Mr. Bush's lack of resourcefulness reminds one of the days of Herbert Hoover who, in the midst of the Great Depression, stood for re-election on a platform espousing "individualism."

His subsequent defeat, said William Allen White, represented a mandate "to use government as an agency for human welfare."

Mr. Bush's decision to wait until January to address the nation's economic problems is typical of his procrastination. Evidently, he would rather spend the intervening time for speechmaking swings around the country, blaming Congress for his own deficiencies instead of calling a special session to take action.

This is a political tactic used by presidents whose popularity is on the skids.

Albert E. Denny.

Baltimore.

Shame Continues

Editor: Our congratulations to The Sun, reporter Suzanne Wooton and photographer Jed Kirschbaum on the portrait of Spring Grove Hospital. You offer stark documentation of the chronic (yet wildly expensive) neglect of people with mental illness.

This update to your 1949 "Maryland's Shame" expose once again brings attention to this lingering problem.

What makes this story even more tragic is that the state-of-the-art care of people who have mental illness is both cheaper and much more humane than the institutional model prevalent in Maryland. Around the nation, humane, community-based, flexible and home-like rehabilitation programs are supplanting mental institutions. Maryland has made some progress, but still lags behind leading states, most of which spend substantially less per-capita on care of people who have mental illness.

Today 3,300 Maryland citizens with mental illness, both men and women, have taken their rightful place as productive community members. They have done so with the support of rehabilitation services delivered by locally-based, private non-profit organizations.

These citizens are achieving levels of self-reliance never thought possible; all they needed was the right mix of services, the chance to leave bleak institutions and the opportunity to prove themselves.
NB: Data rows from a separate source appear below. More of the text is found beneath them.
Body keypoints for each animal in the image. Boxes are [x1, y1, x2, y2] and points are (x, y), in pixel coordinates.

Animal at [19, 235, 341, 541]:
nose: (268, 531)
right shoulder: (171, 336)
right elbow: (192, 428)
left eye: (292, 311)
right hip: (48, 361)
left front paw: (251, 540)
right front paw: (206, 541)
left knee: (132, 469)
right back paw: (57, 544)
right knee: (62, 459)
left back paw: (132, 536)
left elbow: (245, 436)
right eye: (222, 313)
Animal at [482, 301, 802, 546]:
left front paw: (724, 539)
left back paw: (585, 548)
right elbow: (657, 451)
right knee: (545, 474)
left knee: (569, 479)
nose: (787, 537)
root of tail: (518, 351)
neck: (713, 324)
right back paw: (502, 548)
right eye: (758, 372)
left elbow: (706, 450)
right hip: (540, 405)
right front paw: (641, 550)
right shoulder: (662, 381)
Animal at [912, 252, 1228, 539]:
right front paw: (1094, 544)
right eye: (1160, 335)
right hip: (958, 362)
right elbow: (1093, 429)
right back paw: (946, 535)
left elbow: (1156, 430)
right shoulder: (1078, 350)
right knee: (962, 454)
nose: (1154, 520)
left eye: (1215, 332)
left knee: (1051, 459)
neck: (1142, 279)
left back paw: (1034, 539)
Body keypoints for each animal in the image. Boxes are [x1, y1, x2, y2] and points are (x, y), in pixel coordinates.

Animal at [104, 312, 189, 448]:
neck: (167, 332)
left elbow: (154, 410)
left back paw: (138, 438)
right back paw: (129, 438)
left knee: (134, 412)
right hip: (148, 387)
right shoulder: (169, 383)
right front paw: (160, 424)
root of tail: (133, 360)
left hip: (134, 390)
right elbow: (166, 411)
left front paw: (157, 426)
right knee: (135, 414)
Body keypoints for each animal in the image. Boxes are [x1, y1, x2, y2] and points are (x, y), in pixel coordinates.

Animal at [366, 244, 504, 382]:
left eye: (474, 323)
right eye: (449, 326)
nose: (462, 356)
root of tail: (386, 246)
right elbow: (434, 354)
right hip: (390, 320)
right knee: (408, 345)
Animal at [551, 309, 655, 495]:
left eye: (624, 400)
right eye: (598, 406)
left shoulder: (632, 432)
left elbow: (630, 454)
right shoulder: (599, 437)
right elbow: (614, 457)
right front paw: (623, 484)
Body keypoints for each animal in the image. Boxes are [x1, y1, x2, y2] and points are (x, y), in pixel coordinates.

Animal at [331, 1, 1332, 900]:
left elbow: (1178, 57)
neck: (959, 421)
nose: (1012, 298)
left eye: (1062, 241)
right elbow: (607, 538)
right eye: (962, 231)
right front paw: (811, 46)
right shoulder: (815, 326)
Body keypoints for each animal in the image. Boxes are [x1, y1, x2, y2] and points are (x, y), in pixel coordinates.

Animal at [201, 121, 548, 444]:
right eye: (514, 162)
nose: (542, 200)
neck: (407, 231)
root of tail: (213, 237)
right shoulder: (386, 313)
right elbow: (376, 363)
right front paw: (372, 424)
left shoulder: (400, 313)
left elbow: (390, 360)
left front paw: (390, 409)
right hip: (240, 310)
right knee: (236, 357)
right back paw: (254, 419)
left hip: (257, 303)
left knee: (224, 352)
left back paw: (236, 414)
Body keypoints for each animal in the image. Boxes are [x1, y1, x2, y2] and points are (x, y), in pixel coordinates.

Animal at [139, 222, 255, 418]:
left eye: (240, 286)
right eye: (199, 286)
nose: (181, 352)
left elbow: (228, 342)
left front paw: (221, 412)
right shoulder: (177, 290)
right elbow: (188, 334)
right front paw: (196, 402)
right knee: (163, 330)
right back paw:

It is ludicrous to suggest -- as Dr. Stuart Silver, director of the state Mental Hygiene Administration does -- that our state hospitals now only house "a core group that can't be taken care of in the community." Dr. Silver's own hospital professionals have admitted for years that about one-third of patients are merely warehoused because the less costly community alternative is not in place.

Let's close just one of our state's 12 psychiatric institutions (Spring Grove might, in fact, be one of the logical candidates) and reallocate its budget to finance community-based care. These are the kind of services that have proven their success in the last 20 years.

Jim Schmidt

Catonsville

The writer is president of the Maryland Association of Psychiatric Support Services.